• [Your task]
All lines from the top of the records below through the line holding "color: #e5e5e5 ->", and only those, should be printed exactly, minus the pictures.

• [The data]

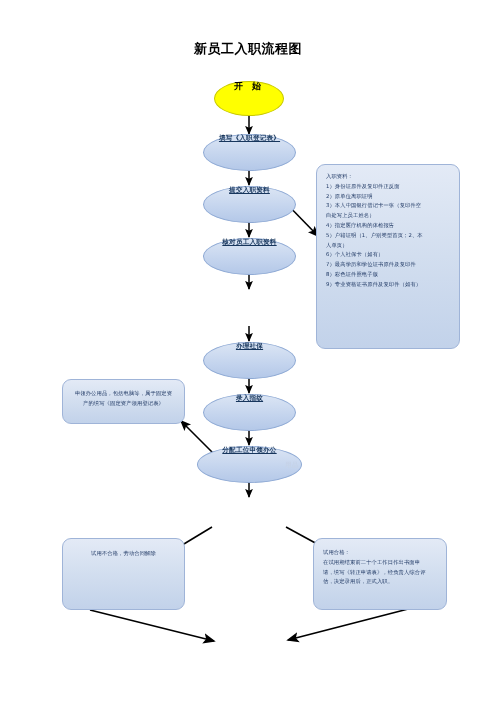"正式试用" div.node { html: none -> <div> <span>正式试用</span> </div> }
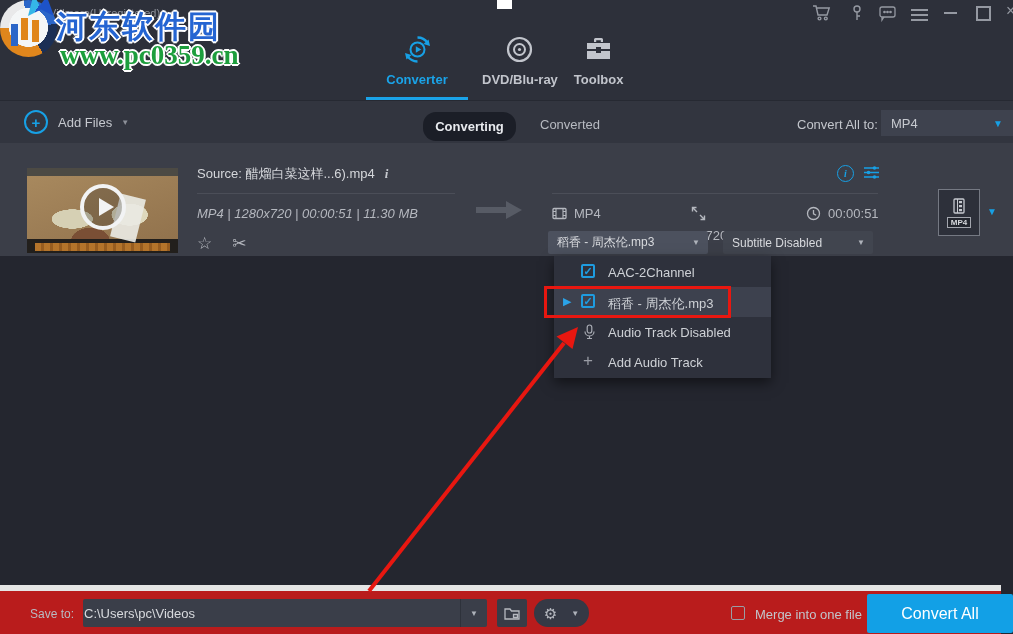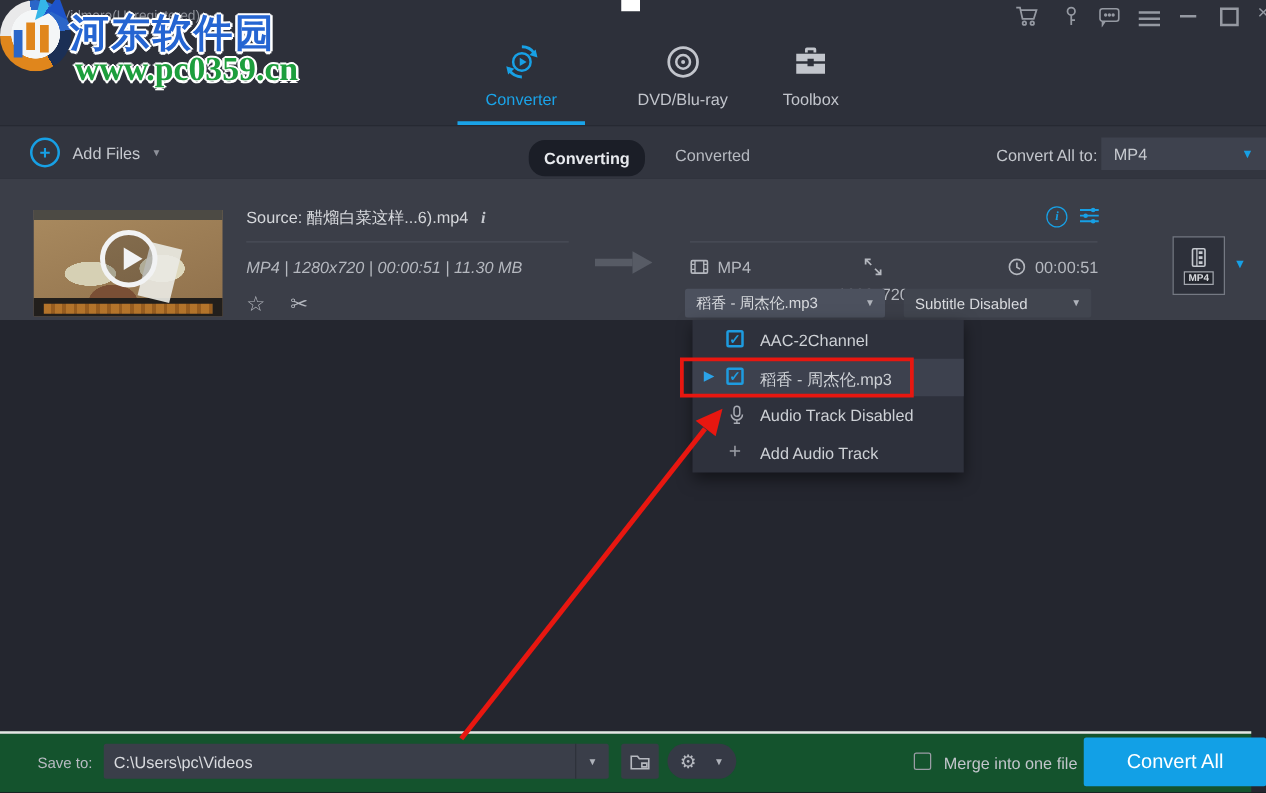"Converter" .tabs { font-weight: none -> bold; gap: 40px -> 12px }
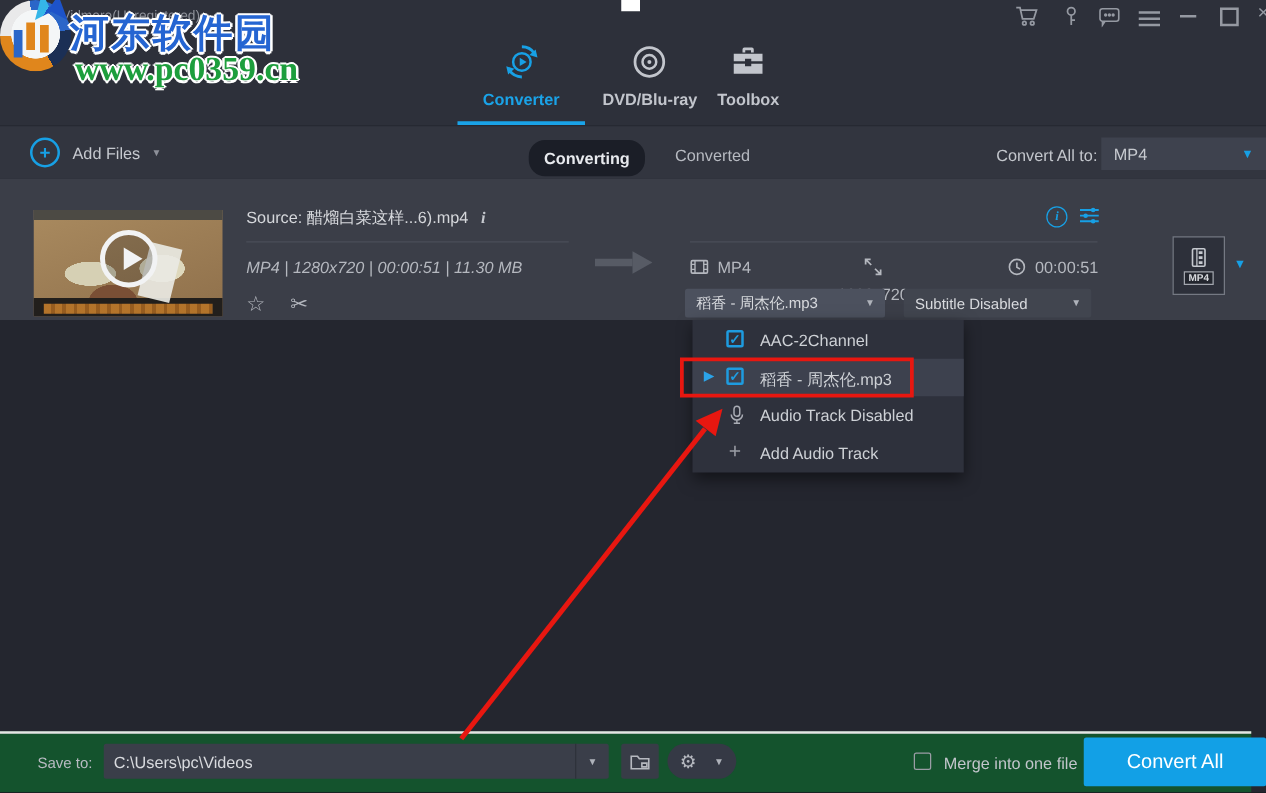"Save to:" .bottombar { background: #14532d -> #b91c1c; border-top: 2px solid #e5e5e5 -> 6px solid #e5e5e5 }
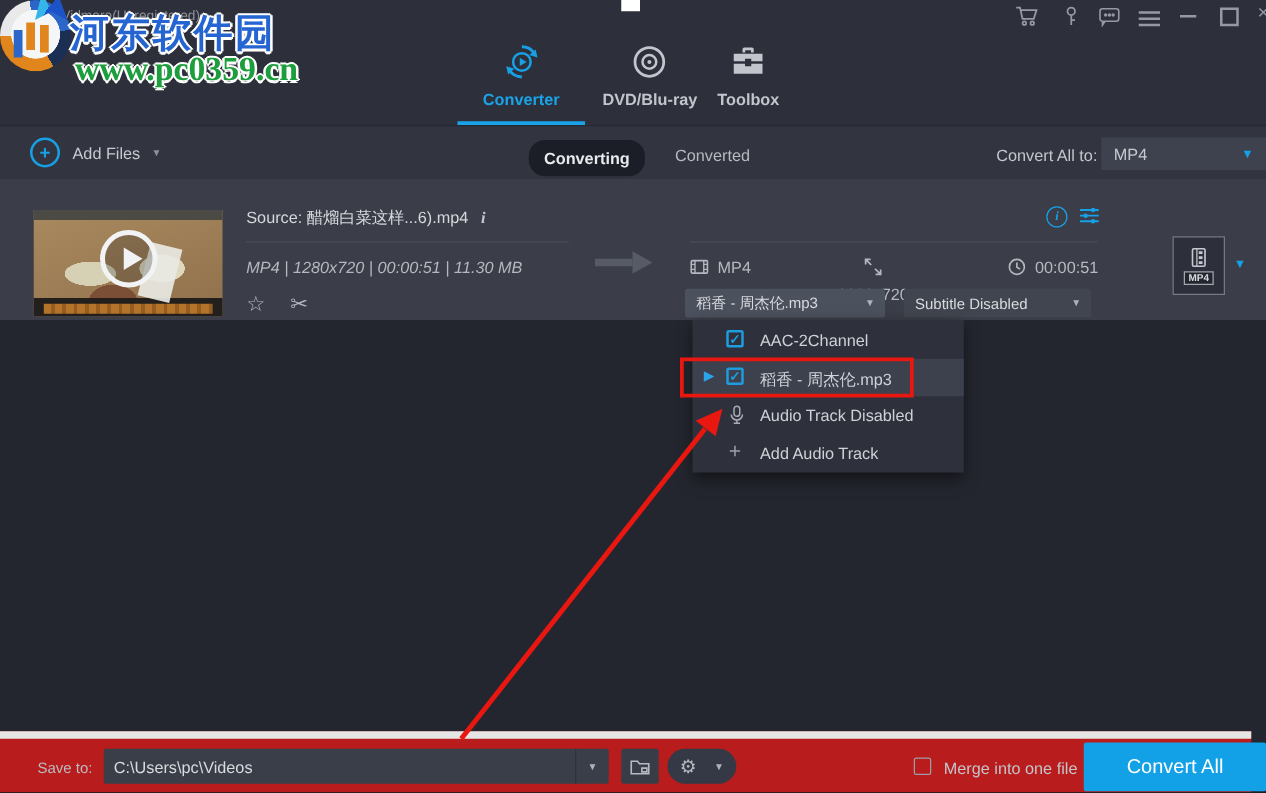"C:\Users\pc\Videos" .pathbox input { padding: 0 0 0 8px -> 0 0 0 1px }
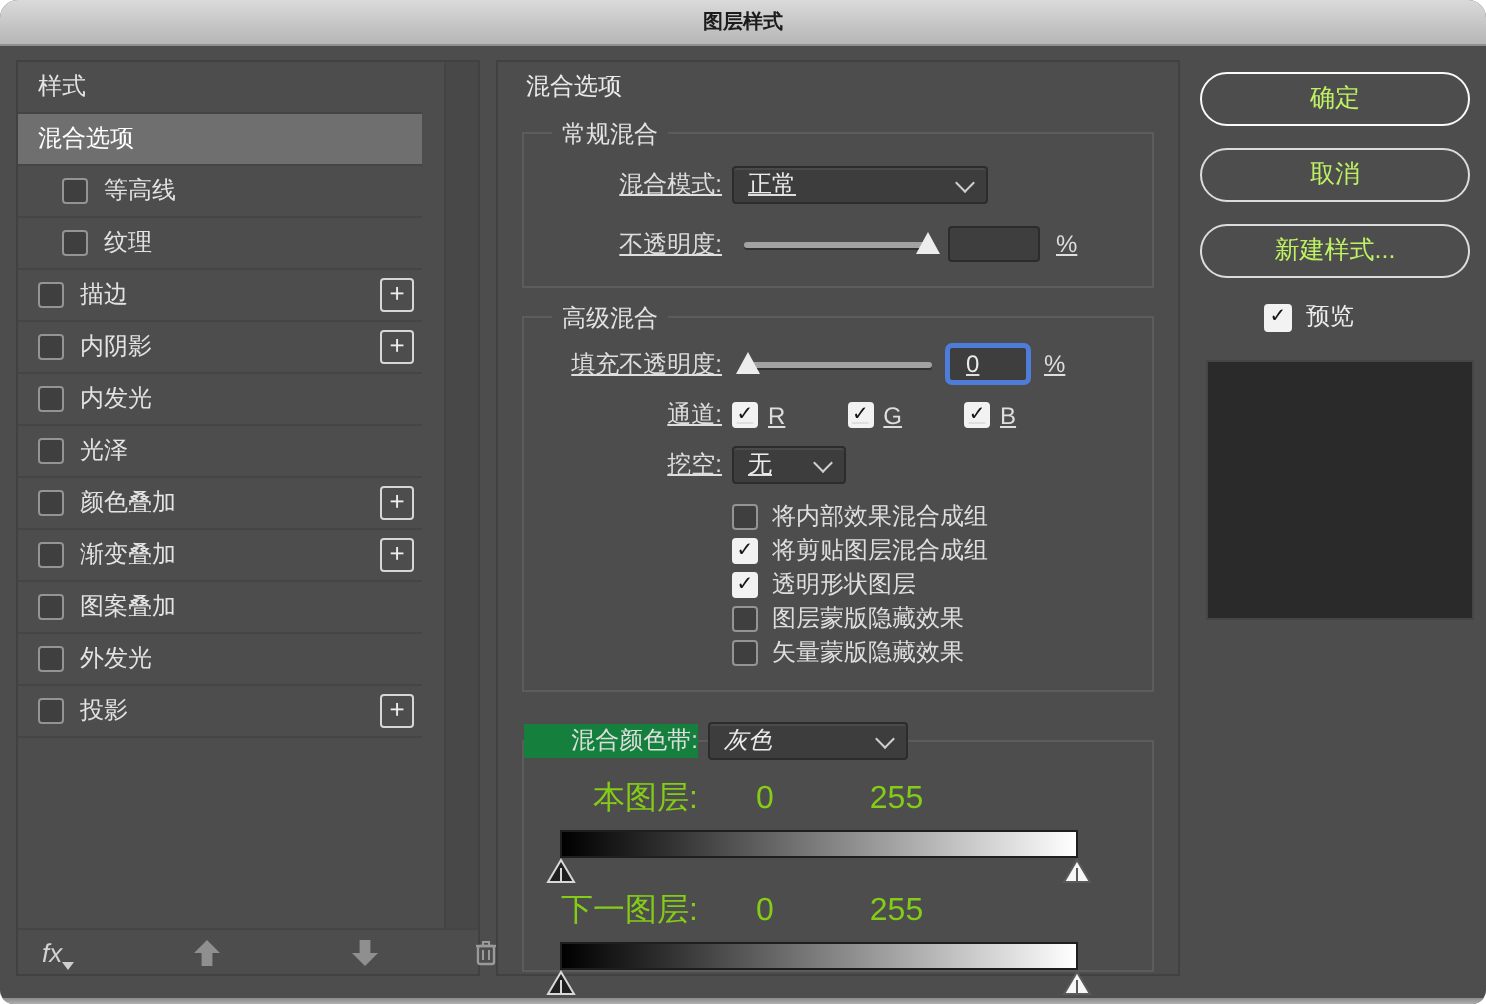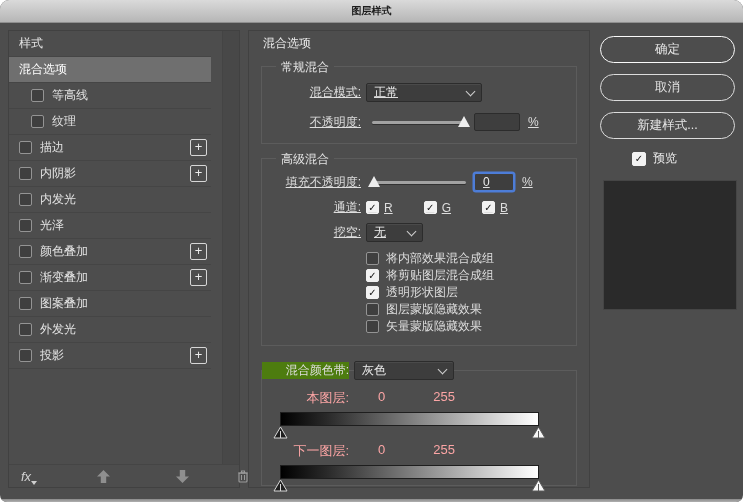"确定" .pill { color: #e5e5e5 -> #bef264 }
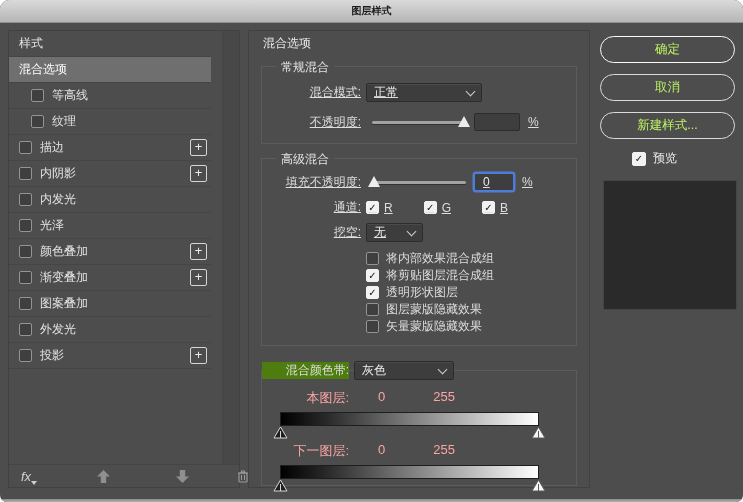"正常" div.dropdown { width: 116px -> 128px }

• [Response to the task]
"正式试用" div.node { html: none -> <div> <span>正式试用</span> </div> }
"Converter" .tabs { font-weight: none -> bold; gap: 40px -> 12px }
"Save to:" .bottombar { background: #14532d -> #b91c1c; border-top: 2px solid #e5e5e5 -> 6px solid #e5e5e5 }
"C:\Users\pc\Videos" .pathbox input { padding: 0 0 0 8px -> 0 0 0 1px }
"确定" .pill { color: #e5e5e5 -> #bef264 }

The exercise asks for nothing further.